## PASSAGE FOURNI
--

On a dit de Rimbaud qu'il était un vagabond perpétuel.

 

Son premier grand départ, le plus décisif, remonte au 29 août 1870 − il n’avait pas seize ans − dans ces temps troublés de l'ouverture des hostilités avec la Prusse et de la fin de l'Empire, quelques semaines après la distribution des prix, où le collégien a raflé la plupart des premiers prix : français, latin, grec… Mais Rimbaud, dont le proviseur disait «rien de banal ne germera dans cette tête-là», a, lui, la tête ailleurs : il s’enfuit de Charleville.

 

 

 

 

Sa mère le cherche désespérément dans tous les cafés de la ville occupée par les Prussiens. Il est permis d’entendre dans Mémoire cette angoisse de la mère, déclenchée par la fugue de l’«homme» :

 

Madame se tient trop debout dans la prairie [...]

Hélas, Lui, [...]

s’éloigne par delà la montagne ! Elle, toute

froide, et noire, court ! après le départ de l’homme !

--

## LIGNES DE DONNÉES
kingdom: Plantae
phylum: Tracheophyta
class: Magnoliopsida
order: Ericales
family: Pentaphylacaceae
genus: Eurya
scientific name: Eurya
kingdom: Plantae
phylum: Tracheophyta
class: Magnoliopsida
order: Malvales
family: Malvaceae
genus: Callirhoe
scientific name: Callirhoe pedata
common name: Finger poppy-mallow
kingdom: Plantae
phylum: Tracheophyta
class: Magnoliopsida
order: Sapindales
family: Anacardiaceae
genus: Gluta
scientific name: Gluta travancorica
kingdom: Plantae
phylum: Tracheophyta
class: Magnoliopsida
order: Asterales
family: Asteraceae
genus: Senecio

--

## TRAVAIL DEMANDÉ
a) Selon le passage sur Rimbaud, à quelle date remonte son premier grand départ ?
b) Traduisez en anglais cette phrase du passage sur Rimbaud : « Sa mère le cherche désespérément dans tous les cafés de la ville occupée par les Prussiens. »
c) Poursuivez, s'il vous plaît, le passage sur Rimbaud à partir de sa dernière ligne.

## RÉSULTATS DANS L'ORDRE
a) Au 29 août 1870.

b) His mother searches desperately for him in every café in the town occupied by the Prussians.

c)
 

Rentré sous la contrainte, − après avoir passé quelques jours à Paris, où il a été arrêté dès son arrivée, et recueilli à Douai dans la famille de son professeur de rhétorique, Izambard − Rimbaud écrit à ce dernier : «Je suis rentré à Charleville un jour après vous avoir quitté. Ma mère m’a reçu, et je − suis là… tout à fait oisif. [...] Je meurs, je me décompose dans la platitude, dans la mauvaiseté, dans la grisaille. Que voulez-vous, je m’entête affreusement à adorer la liberté libre».

 

Une dizaine de jours après son rapatriement forcé à Charleville, Rimbaud prend à nouveau le large, début octobre : cette nouvelle fugue le conduira, ivre de «liberté libre», sur les chemins du Nord et de la Belgique, où il compose des sonnets comme celui-ci, daté d’octobre 1870, qui rappelle une de ses étapes, Au Cabaret-Vert, cinq heures du soir  :

 

Depuis huit jours, j’avais déchiré mes bottines

Aux cailloux des chemins. J’entrais à Charleroi.

− AU CABARET-VERT : je demandai des tartines

De beurre et du jambon qui fût à moitié froid.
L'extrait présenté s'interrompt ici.